◆ 原文內容 ◆
------------------------------------------------
2018 Chateau Boyd Cantenac
2018 Chateau Boyd Cantenac
Margaux 經典骨幹,力量與優雅並存。
【為什麼選它?】
1) 產地實力:沙礫地帶排水好,葡萄成熟集中 -> 口感乾淨、帶礦感,有收藏價值。
2) 傳統手法:溫控混凝土與不鏽鋼發酵,16–22日浸皮,17個月法國橡木桶陳年 -> 橡木與果實融為一體,不搶風頭。
3) 2018 表現:年初多雨轉熱夏,結果是果實濃縮而成熟 -> 既可早飲也能長期陳放。
【侍酒師私房筆記】
打開會先撲來黑醋栗、黑莓和一抹烘烤香,口中有紅櫻桃的鮮甜托底,單寧結實但不粗糙,酸度帶動整體節奏,尾段有礦質與微苦辛香,餘韻耐人尋味。建議倒出醒一段時間(60–90 分鐘),更顯層次,也適合放倉幾年慢慢看變化。
【場景化配餐指南】
週末燒牛扒配焦香牛油,帶來最直接的對話;中秋或家宴的烤羊架、野味也非常合拍;想輕鬆一點,成熟芝士拼盤配上一杯也是好選擇。
【降維打擊對比】
比起同級名牌,這款在傳統 Margaux 風格上更直接:不追炫技,重準確的結構與性價比—品質感受往往超出價格預期。
Classic Margaux elegance—powerful structure with refined delivery.
【Why choose it?】
1) Terroir-driven: Gravel soils give focused minerality -> sharper lift and ageing potential.
2) Traditional craft: Concrete and stainless fermentations plus 17 months in French oak -> fine oak integration without heaviness.
3) Proven vintage: 2018’s hot ripening finished a complex, concentrated wine -> immediate presence and long cellar life.
【Sommelier's private note】
On the nose: blackcurrant and blackberry with toasty, subtle caramel and a thread of liquorice. Palate: medium–full body, taut but ripe fruit, well-knit tannins and lively acidity that carries a mineral, slightly savory finish. Shows both density and finesse—drink now with decanting or cellar for a decade-plus.
------------------------------------------------
◆ 提供資料 ◆
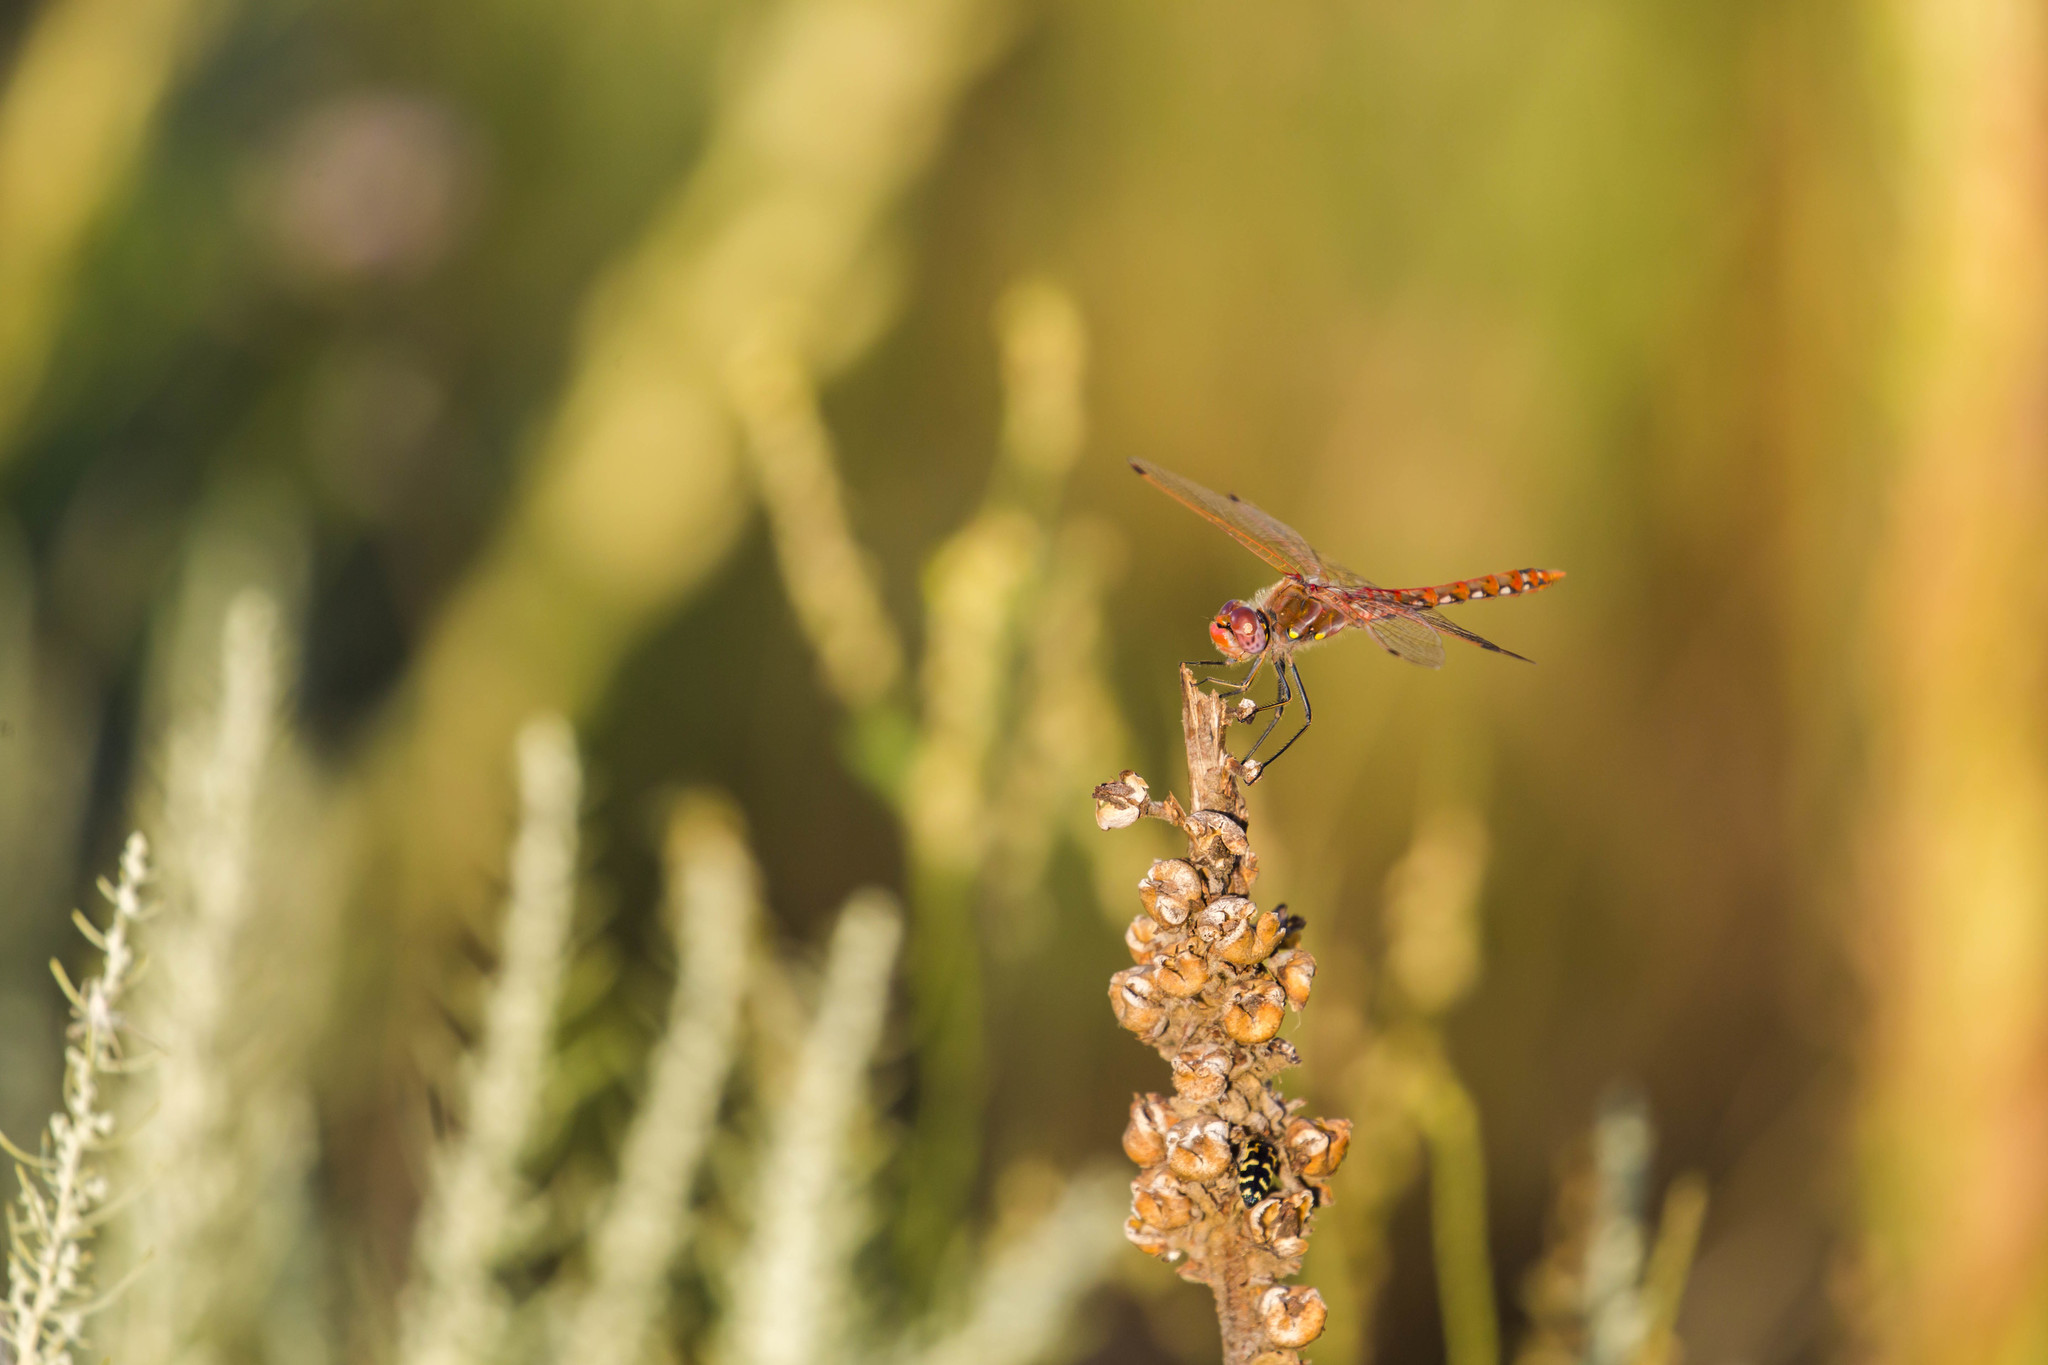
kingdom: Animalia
------------------------------------------------
◆ 要做的事 ◆
1) 把這篇酒款介紹從「3) 2018 表現:年初多雨轉熱夏,結果是果實濃縮而成熟」一直到「with refined delivery.」的部分原樣抄下來。
2) 這篇酒款介紹建議開瓶後醒酒多久？
作答時只看原文，不用理會清單。

◆ 逐項答案 ◆
1)
3) 2018 表現:年初多雨轉熱夏,結果是果實濃縮而成熟 -> 既可早飲也能長期陳放。
【侍酒師私房筆記】
打開會先撲來黑醋栗、黑莓和一抹烘烤香,口中有紅櫻桃的鮮甜托底,單寧結實但不粗糙,酸度帶動整體節奏,尾段有礦質與微苦辛香,餘韻耐人尋味。建議倒出醒一段時間(60–90 分鐘),更顯層次,也適合放倉幾年慢慢看變化。
【場景化配餐指南】
週末燒牛扒配焦香牛油,帶來最直接的對話;中秋或家宴的烤羊架、野味也非常合拍;想輕鬆一點,成熟芝士拼盤配上一杯也是好選擇。
【降維打擊對比】
比起同級名牌,這款在傳統 Margaux 風格上更直接:不追炫技,重準確的結構與性價比—品質感受往往超出價格預期。
Classic Margaux elegance—powerful structure with refined delivery.

2) 60–90 分鐘。